The objective of this study was to prospectively test the Cerebral State Index designed for measuring the depth of anesthesia. The Cerebral State Index is calculated using a fuzzy logic combination of four subparameters of the electroencephalographic signal. The performance of the Cerebral State Index was compared with that of the Bispectral Index and the A-Line ARX Index.Methods:
This study applied raw data from two previously published clinical protocols. The patients in protocol 1 were given a continuous propofol infusion, 300 ml/h, until 80% of burst suppression occurred. In protocol 2, a stepwise increased target-controlled infusion of propofol was administered to patients until loss of response to noxious stimuli while the Observer’s Assessment of Alertness and Sedation was registered every 4 min. The Cerebral State Index was calculated off-line from the recorded electroencephalographic data.
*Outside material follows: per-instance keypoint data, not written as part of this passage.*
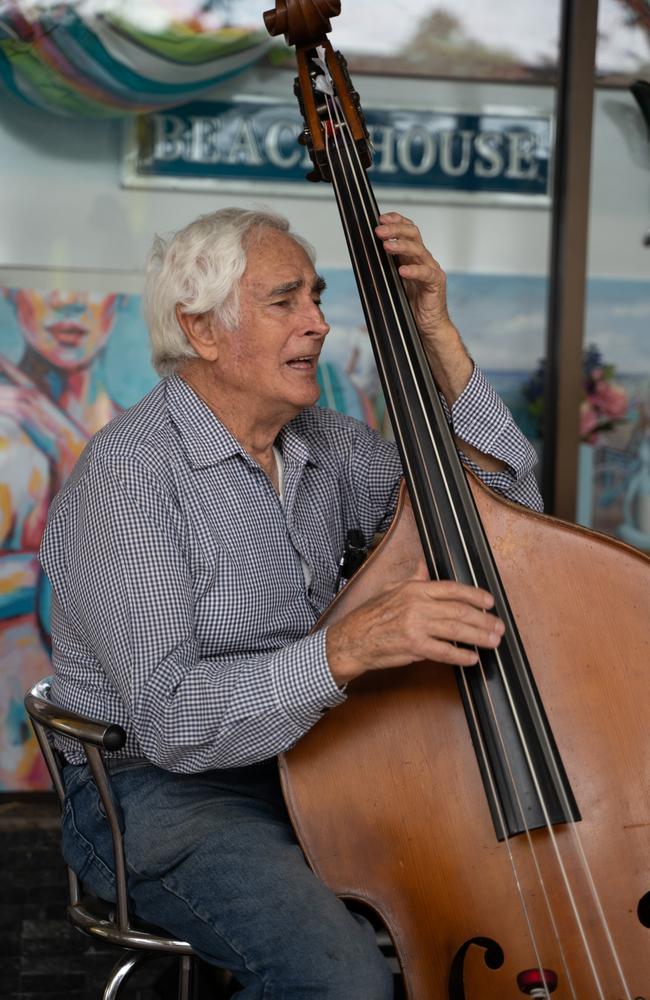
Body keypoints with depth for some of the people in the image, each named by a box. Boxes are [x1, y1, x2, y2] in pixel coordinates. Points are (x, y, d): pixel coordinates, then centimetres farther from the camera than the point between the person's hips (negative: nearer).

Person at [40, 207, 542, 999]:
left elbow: (502, 509, 2)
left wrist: (439, 339, -7)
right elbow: (167, 718, -27)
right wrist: (347, 647, -40)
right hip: (159, 793, -7)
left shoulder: (326, 444, 5)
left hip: (303, 764, 7)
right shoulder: (124, 475, -19)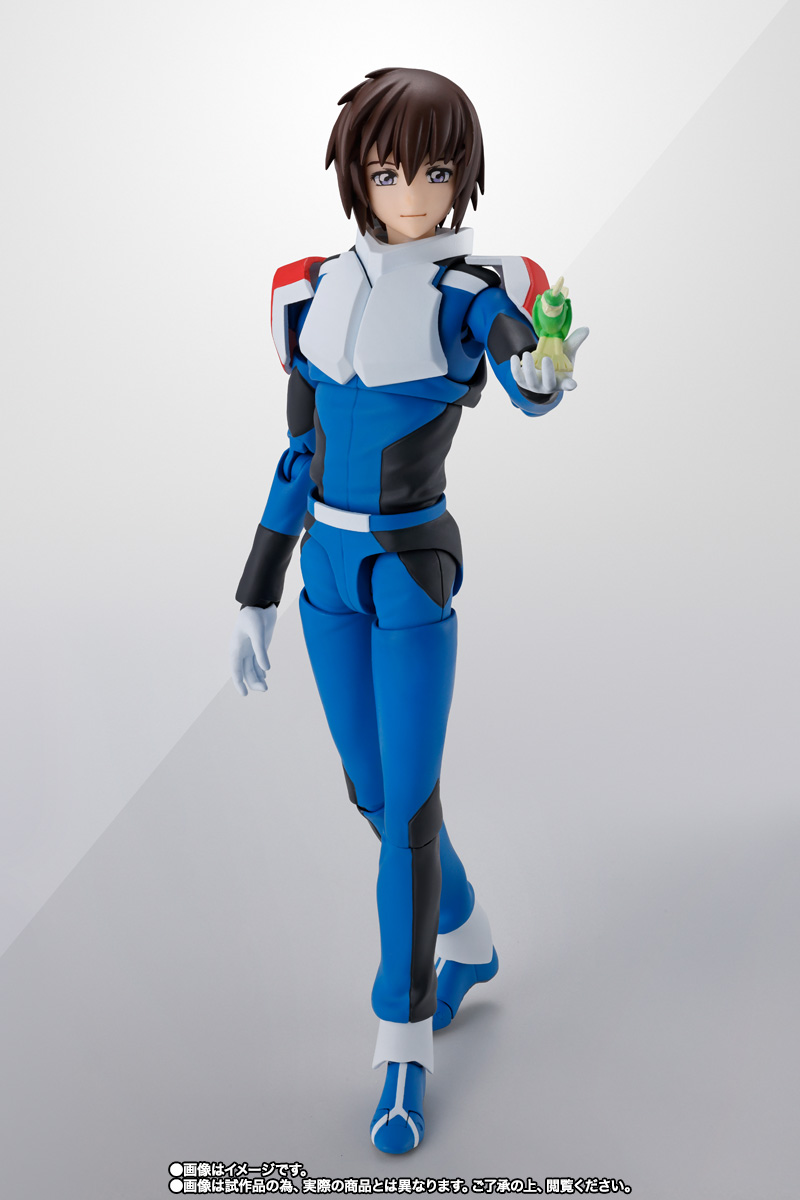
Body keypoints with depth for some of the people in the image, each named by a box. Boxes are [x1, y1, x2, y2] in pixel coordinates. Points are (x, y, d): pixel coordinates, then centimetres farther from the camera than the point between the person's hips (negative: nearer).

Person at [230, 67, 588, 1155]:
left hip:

The Spearman rank correlation coefficient between electronic indices and the effect site concentration of propofol was calculated along with the prediction probability of each index to predict the Observer’s Assessment of Alertness and Sedation level.Results:
The Spearman rank correlation coefficients between the Cerebral State Index, Bispectral Index, and A-Line ARX Index and the propofol effect site concentration were −0.94, −0.89, and −0.82, respectively, in protocol 1, whereas the prediction probability values between the Cerebral State Index, Bispectral Index, and A-Line ARX Index and the Observer’s Assessment of Alertness and Sedation score in protocol 2 were 0.92, 0.93, and 0.91, respectively.Conclusion:
The Cerebral State Index detects well the graduated levels of propofol anesthesia when compared with the propofol effect site concentration and the Observer’s Assessment of Alertness and Sedation score.